The logic is altogether absent. If Canada truly has recently become "a warrior nation" -- and has not always been at least partially so all along -- and that transformation was predicated on the Afghanistan War, then that transformation pre-dated Harper's time in office.

After all, it wasn't Harper who was Prime Minister when Canada committed its troops to the decade-plus-long conflict. It was Jean Chretien. He did so without a Parliamentary vote, and without any significant debate. Quite the contrast to how Harper handled the extension of the Afghanistan mission, the Libya mission, and the now-ongoing Iraq mission.

(So much for Harper the anti-democrat.)

Not to mention that Liberals were supportive of the deployment of CF-18s against Muammar al-Ghadaffi in Libya, and against ISIS in Iraq. While Liberal leader Justin Trudeau has chosen to play politics with the latter in hopes of picking up a few stray votes from the NDP, the fractures in his party are crystal clear. It's obvious that were political roles reversed Canada's contribution to the two conflicts would be every bit the same.

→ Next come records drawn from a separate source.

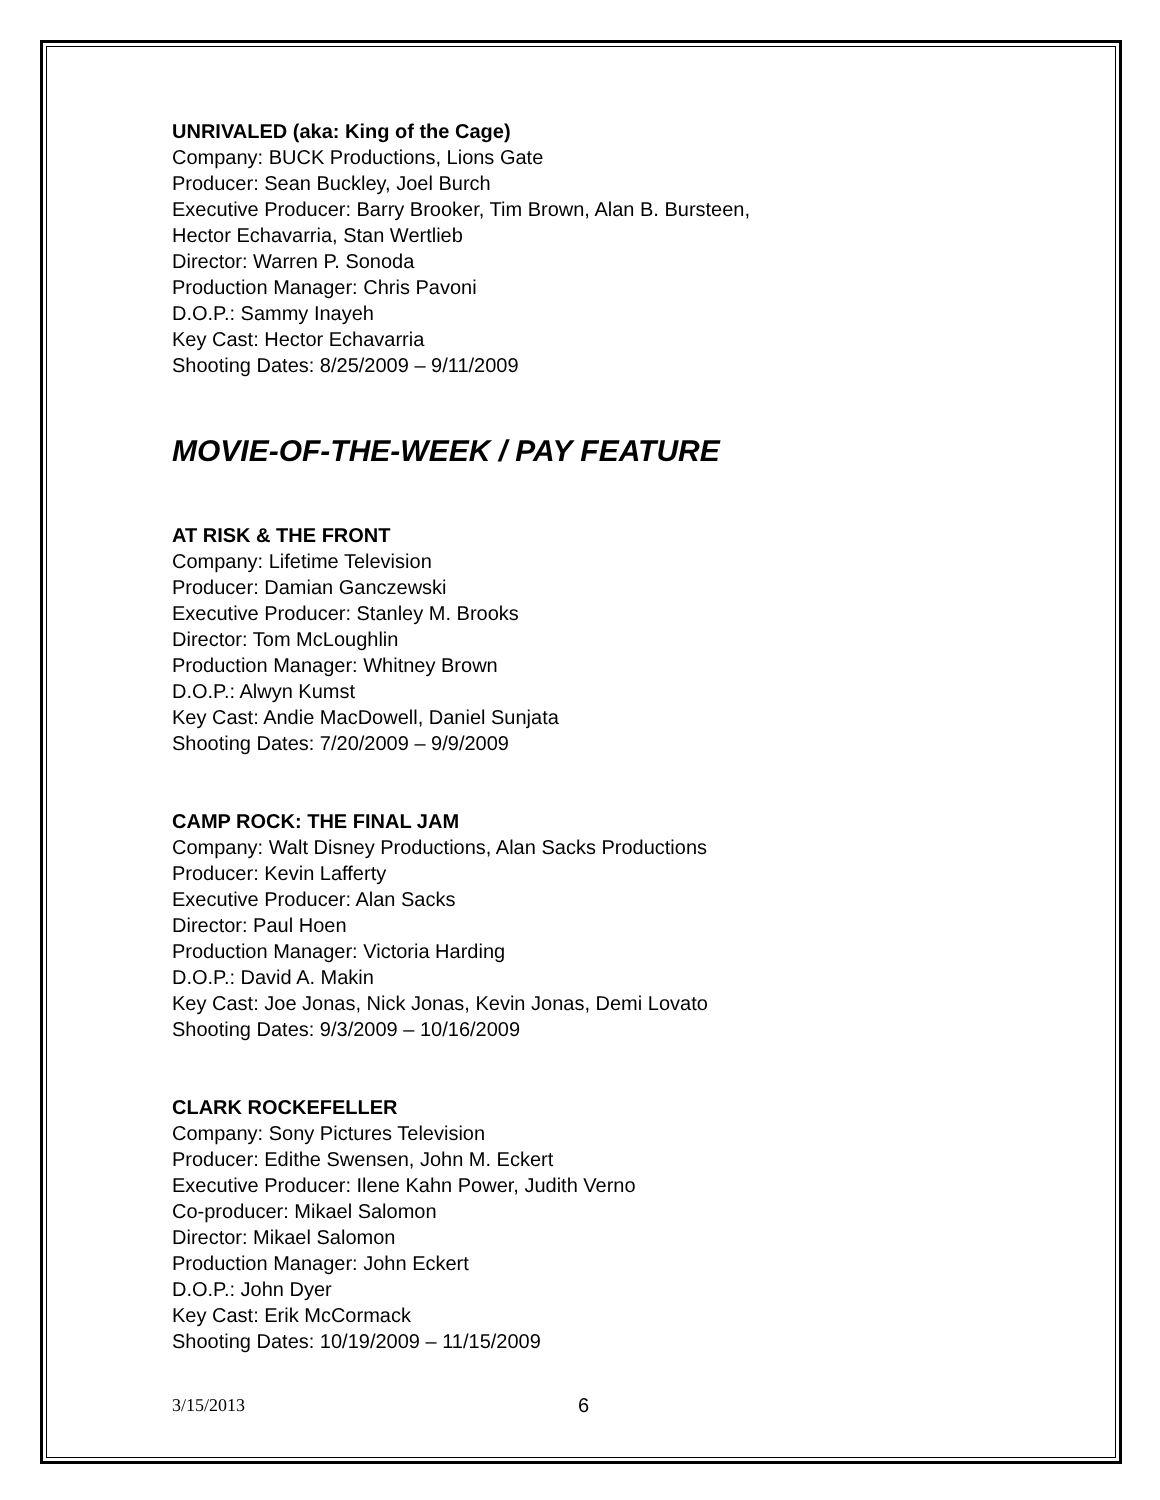UNRIVALED (aka: King of the Cage)
Company: BUCK Productions, Lions Gate
Producer: Sean Buckley, Joel Burch
Executive Producer: Barry Brooker, Tim Brown, Alan B. Bursteen,
Hector Echavarria, Stan Wertlieb
Director: Warren P. Sonoda
Production Manager: Chris Pavoni
D.O.P.: Sammy Inayeh
Key Cast: Hector Echavarria
Shooting Dates: 8/25/2009 – 9/11/2009
MOVIE-OF-THE-WEEK / PAY FEATURE
AT RISK & THE FRONT
Company: Lifetime Television
Producer: Damian Ganczewski
Executive Producer: Stanley M. Brooks
Director: Tom McLoughlin
Production Manager: Whitney Brown
D.O.P.: Alwyn Kumst
Key Cast: Andie MacDowell, Daniel Sunjata
Shooting Dates: 7/20/2009 – 9/9/2009
CAMP ROCK: THE FINAL JAM
Company: Walt Disney Productions, Alan Sacks Productions
Producer: Kevin Lafferty
Executive Producer: Alan Sacks
Director: Paul Hoen
Production Manager: Victoria Harding
D.O.P.: David A. Makin
Key Cast: Joe Jonas, Nick Jonas, Kevin Jonas, Demi Lovato
Shooting Dates: 9/3/2009 – 10/16/2009
CLARK ROCKEFELLER
Company: Sony Pictures Television
Producer: Edithe Swensen, John M. Eckert
Executive Producer: Ilene Kahn Power, Judith Verno
Co-producer: Mikael Salomon
Director: Mikael Salomon
Production Manager: John Eckert
D.O.P.: John Dyer
Key Cast: Erik McCormack
Shooting Dates: 10/19/2009 – 11/15/2009
3/15/2013 6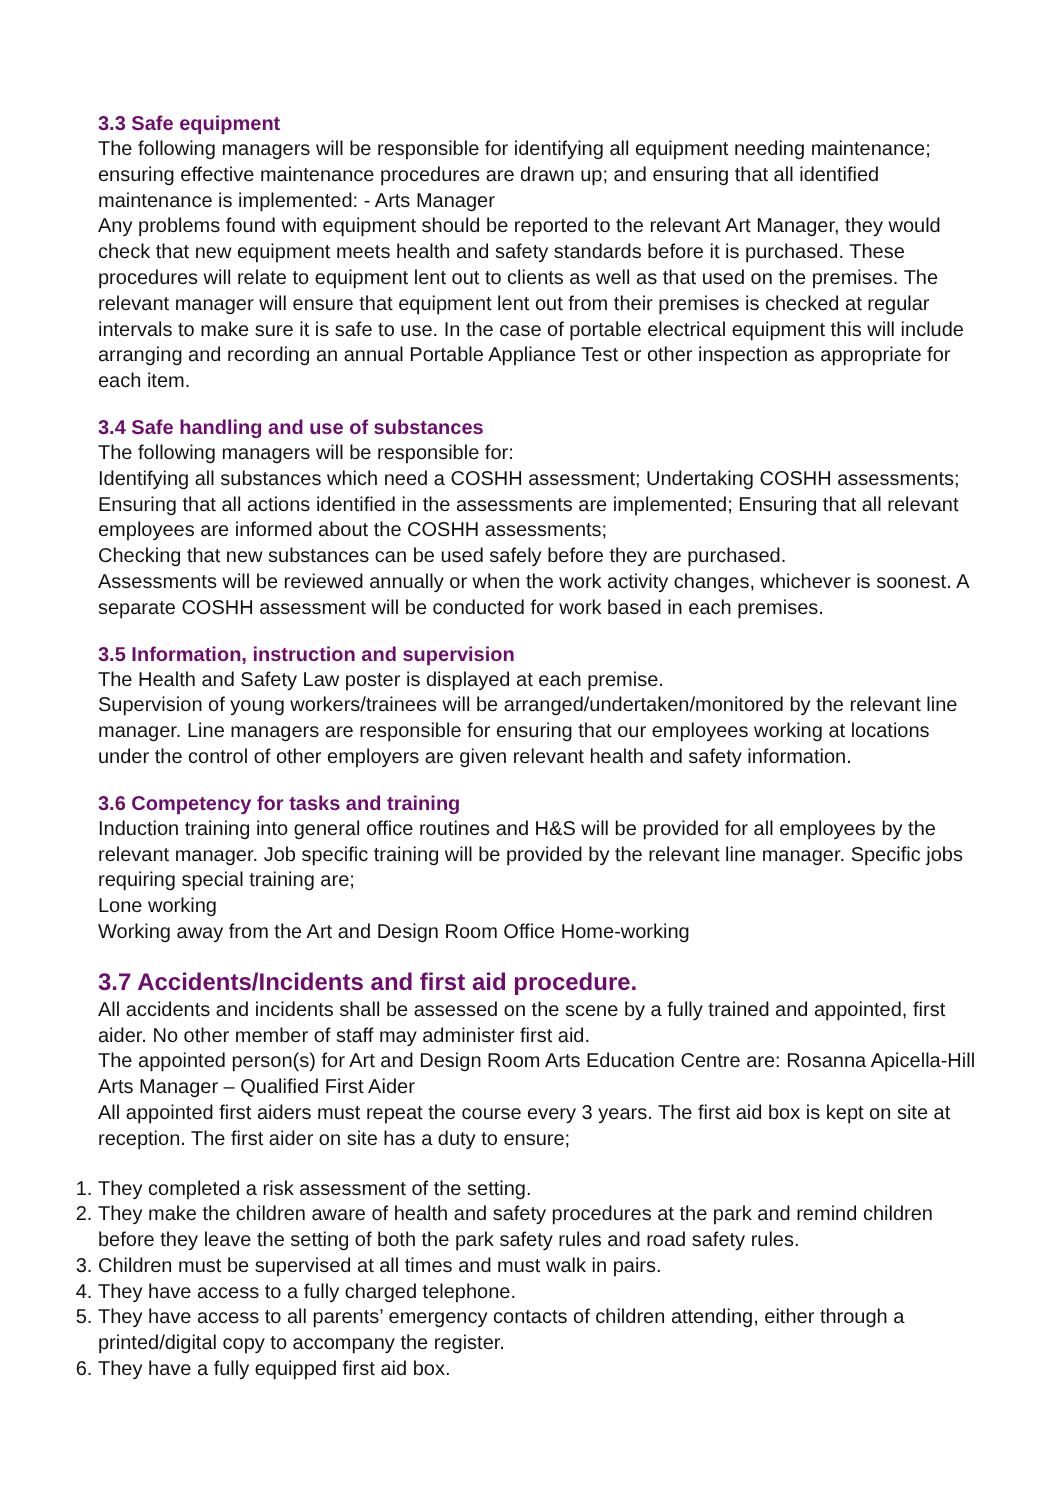3.3 Safe equipment
The following managers will be responsible for identifying all equipment needing maintenance; ensuring effective maintenance procedures are drawn up; and ensuring that all identified maintenance is implemented: - Arts Manager
Any problems found with equipment should be reported to the relevant Art Manager, they would check that new equipment meets health and safety standards before it is purchased. These procedures will relate to equipment lent out to clients as well as that used on the premises. The relevant manager will ensure that equipment lent out from their premises is checked at regular intervals to make sure it is safe to use. In the case of portable electrical equipment this will include arranging and recording an annual Portable Appliance Test or other inspection as appropriate for each item.
3.4 Safe handling and use of substances
The following managers will be responsible for:
Identifying all substances which need a COSHH assessment; Undertaking COSHH assessments;
Ensuring that all actions identified in the assessments are implemented; Ensuring that all relevant employees are informed about the COSHH assessments;
Checking that new substances can be used safely before they are purchased.
Assessments will be reviewed annually or when the work activity changes, whichever is soonest. A separate COSHH assessment will be conducted for work based in each premises.
3.5 Information, instruction and supervision
The Health and Safety Law poster is displayed at each premise.
Supervision of young workers/trainees will be arranged/undertaken/monitored by the relevant line manager. Line managers are responsible for ensuring that our employees working at locations under the control of other employers are given relevant health and safety information.
3.6 Competency for tasks and training
Induction training into general office routines and H&S will be provided for all employees by the relevant manager. Job specific training will be provided by the relevant line manager. Specific jobs requiring special training are;
Lone working
Working away from the Art and Design Room Office Home-working
3.7 Accidents/Incidents and first aid procedure.
All accidents and incidents shall be assessed on the scene by a fully trained and appointed, first aider. No other member of staff may administer first aid.
The appointed person(s) for Art and Design Room Arts Education Centre are: Rosanna Apicella-Hill Arts Manager – Qualified First Aider
All appointed first aiders must repeat the course every 3 years. The first aid box is kept on site at reception. The first aider on site has a duty to ensure;
1. They completed a risk assessment of the setting.
2. They make the children aware of health and safety procedures at the park and remind children before they leave the setting of both the park safety rules and road safety rules.
3. Children must be supervised at all times and must walk in pairs.
4. They have access to a fully charged telephone.
5. They have access to all parents’ emergency contacts of children attending, either through a printed/digital copy to accompany the register.
6. They have a fully equipped first aid box.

So there's a rather glaring factual and logical error. Perhaps we can expect that from Mowat, who for all his writing talent and his iconic Canadian writings was also known to be a little eccentric -- and who was apparently enamoured enough with Pierre Trudeau so as to gift him a dog -- but as a journalist, part of Harris' job is supposed to be to mediate such remarks against facts and against at least basic logic. He seems to have made no effort to perform that vital task in these pages.

Perhaps because if he had the natural and unforced conclusions would hurt his narrative.

All the same, I get the sense that Michael Harris' book has had its 15 minutes of fame. Booksellers don't seem to be especially enthusiastic about it, and I imagine the anti-Harper nutjobs who are the totality of the book's intended audience have already bought their copies.

I don't expect to hear much about the book in future. Excerpts such as the one above make it clear why.